The conductor 15, 25 shown in FIG. 1 and FIG. 2 may be provided on the first principal surface on the window glass 201 side of the substrate 50 when electromagnetic waves are to be radiated into the interior side. In such a case, the conductor 15, 25 is provided on the exterior side relative to the radiating elements 11 and the like. By providing the conductors 15 and 25 on the first principal surface side, on the exterior side of the substrate 50, transmission of electromagnetic waves to the outdoors can be suppressed.
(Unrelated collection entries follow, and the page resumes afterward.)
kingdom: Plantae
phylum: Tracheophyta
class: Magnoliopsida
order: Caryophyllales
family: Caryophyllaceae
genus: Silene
This application is a continuation of PCT Application No. PCT/JP2021/019428, filed on May 21, 2021, which is based upon and claims the benefit of priority from Japanese Patent Application No. 2020-094781 filed on May 29, 2020. The contents of those applications are incorporated herein by reference in their entireties.

REFERENCE SYMBOLS

• • 10: first array antenna
  • 11, 12, 13, 14: radiating element
  • 11a, 12a, 13a, 14a: feeding point
  • 15: conductor
  • 16: feeding line
  • 17: microstrip line
  • 20: second array antenna
  • 21, 22, 23, 24 radiating element
  • 25: conductor
  • 26: feeding line
  • 27: microstrip line
  • 50: substrate
  • 60: support portion
  • 101, 102: antenna unit
  • 201: window glass
  • 301: antenna unit-attached window glass

Claims

1. An antenna unit to be used by being installed so as to face a window glass for a building, the antenna unit comprising a plurality of array antennas,

wherein each of the plurality of array antennas has a plurality of radiating elements and at least one conductor situated on an interior side or on an exterior side relative to the plurality of radiating elements,

and where the effective wavelength of the plurality of array antennas at the operation frequency is λ, and an integer of 0 or more is n, the distance from the center of the upper radiating element among the plurality of radiating elements to the upper edge of the conductor in the up-and-down direction is (0.5+n)λ±0.22λ, as seen in a plan view of the antenna unit.

2. The antenna unit according to claim 1, wherein the conductor is situated on an interior side relative to the plurality of radiating elements.

3. The antenna unit according to claim 1, wherein the distance from the center of the lower radiating element among the plurality of radiating elements to the lower edge of the conductor in the up-and-down direction, is 2.2λ or less, as seen in a plan view.

4. The antenna unit according to claim 3, wherein the distance from the center of the left radiating element among the plurality of radiating elements to the left edge of the conductor in the left-and-right direction, or the distance from the center of the right radiating element among the plurality of radiating elements to the right edge of the conductor in the left-and-right direction, is 1.66λ or more and 1.88λ or less, as seen in a plan view.

5. The antenna unit according to claim 1, which has, between the plurality of radiating elements and the conductor, a substrate containing a dielectric.

6. The antenna unit according to claim 5, wherein the dielectric is glass.

7. The antenna unit according to claim 5, wherein the dielectric is any one of polycarbonate, an acrylic resin, polyethylene terephthalate, polyethylene and polyimide.

8. The antenna unit according to claim 1, wherein the radiating elements are patch elements.

9. The antenna unit according to claim 1, wherein the radiating elements are formed in a mesh form.

10. The antenna unit according to claim 1, wherein the conductor is formed in a mesh form.

11. The antenna unit according to claim 1, wherein each of the plurality of array antennas has a microstrip line.

12. A window glass comprising the antenna unit as defined in claim 1.